Search code examples
phpfacebooktwittermean-stackfacebook-opengraph

Facebook/Twitter OpenGraph not scraping images on Node.js/Angular.js web application


I have recently worked on a MEAN Stack application, a sort of blog in a way, where authors post articles. To overcome the issue of OpenGraph applications not scraping Javascript, I implemented a static php page and a rule on my Nginx reverse proxy that redirects all calls from certain user-agents (like Facebook, Google+, Twitter, etc) to the static page, in order to properly scrape the data.

Everything is working great, except for one little detail, the OpenGraph based applications can't seem to be able to scrape the images in the articles, so the rich social sharing doesn't work out as expected.

For instance, testing the following link : https://moveramontanha.pt/article/5a21539cfdebb1074ed1436d

which redirects to the static page :

https://www.moveramontanha.pt/static_mam.php?id=5a21539cfdebb1074ed1436d

  • Facebook Sharing Debugger gives out the following errors - randomly :

Unsupported Image File Extension Provided og:image URL, https://www.moveramontanha.pt/uploads/authors/1512141975423.jpg does not have a supported extension.

or

The provided 'og:image' properties are not yet available because new images are processed asynchronously.
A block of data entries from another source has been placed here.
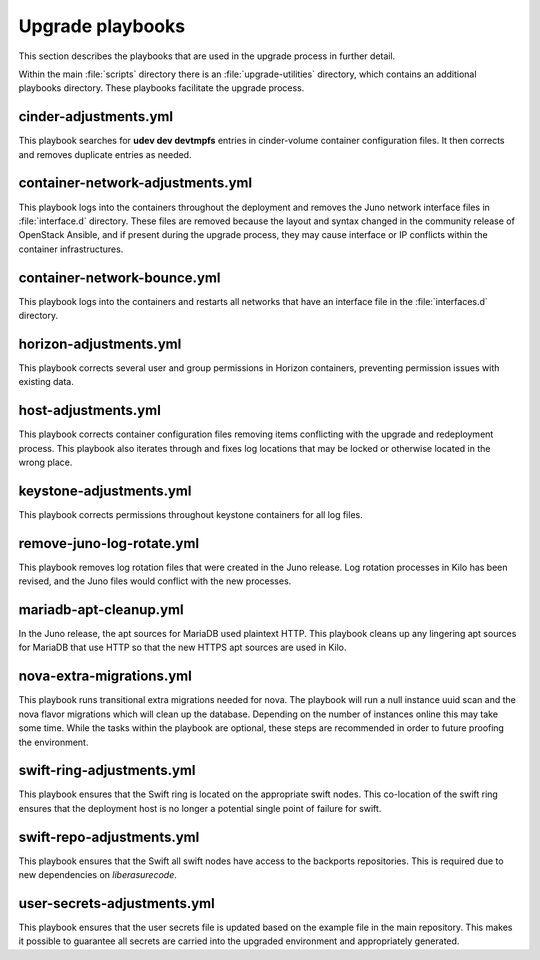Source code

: Upgrade playbooks
=================

This section describes the playbooks that are used in the upgrade process in
further detail.

Within the main :file:`scripts` directory there is an :file:`upgrade-utilities`
directory, which contains an additional playbooks directory. These playbooks
facilitate the upgrade process.


cinder-adjustments.yml
----------------------

This playbook searches for **udev dev devtmpfs** entries in cinder-volume
container configuration files. It then corrects and removes duplicate entries
as needed.


container-network-adjustments.yml
---------------------------------

This playbook logs into the containers throughout the deployment and removes
the Juno network interface files in :file:`interface.d` directory. These
files are removed because the layout and syntax changed in the community
release of OpenStack Ansible, and if present during the upgrade process,
they may cause interface or IP conflicts within the container infrastructures.


container-network-bounce.yml
----------------------------

This playbook logs into the containers and restarts all networks that have an
interface file in the :file:`interfaces.d` directory.


horizon-adjustments.yml
-----------------------

This playbook corrects several user and group permissions in Horizon
containers, preventing permission issues with existing data.


host-adjustments.yml
--------------------

This playbook corrects container configuration files removing items conflicting
with the upgrade and redeployment process. This playbook also iterates through
and fixes log locations that may be locked or otherwise located in the wrong
place.


keystone-adjustments.yml
------------------------

This playbook corrects permissions throughout keystone containers for all
log files.


remove-juno-log-rotate.yml
--------------------------

This playbook removes log rotation files that were created in the Juno
release. Log rotation processes in Kilo has been revised, and the Juno files
would conflict with the new processes.


mariadb-apt-cleanup.yml
-----------------------

In the Juno release, the apt sources for MariaDB used plaintext HTTP. This
playbook cleans up any lingering apt sources for MariaDB that use HTTP so that
the new HTTPS apt sources are used in Kilo.

nova-extra-migrations.yml
-------------------------

This playbook runs transitional extra migrations needed for nova. The playbook
will run a null instance uuid scan and the nova flavor migrations which will
clean up the database. Depending on the number of instances online this may
take some time. While the tasks within the playbook are optional, these steps
are recommended in order to future proofing the environment.


swift-ring-adjustments.yml
--------------------------

This playbook ensures that the Swift ring is located on the appropriate swift
nodes. This co-location of the swift ring ensures that the deployment host is
no longer a potential single point of failure for swift.


swift-repo-adjustments.yml
--------------------------

This playbook ensures that the Swift all swift nodes have access to the backports
repositories. This is required due to new dependencies on *liberasurecode*.


user-secrets-adjustments.yml
----------------------------

This playbook ensures that the user secrets file is updated based on the example
file in the main repository. This makes it possible to guarantee all secrets are
carried into the upgraded environment and appropriately generated.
To ensure shares of new URLs include an image, specify the dimensions using 'og:image:width' and 'og:image:height' tags.

  • Twitter Card Validator Log: (No Image)

INFO: Page fetched successfully INFO: 17 metatags were found INFO: twitter:card = summary tag found INFO: Card loaded successfully WARN: this card is redirected to https://www.moveramontanha.pt/static_mam.php?id=5a21539cfdebb1074ed1436d

I've tried adding extra tags like image width/height, changed image format, secure tags, etc. Nothing worked.

Did anyone else stumble across such an issue?

Thanks in advance!


Solution

  • For Twitter's card crawler, there is an in-depth troubleshooting FAQ here and here.

    I just tried the following request to fetch the image referenced in the page:

    curl -L -A Twitterbot -v https://www.moveramontanha.pt/uploads/authors/1501255270817.jpg

    This returns an HTML page, not a JPEG image. This means that Twitter's card crawler is unable to fetch a valid image.

    You should fix your server to return a valid JPEG image to the Twitterbot user-agent.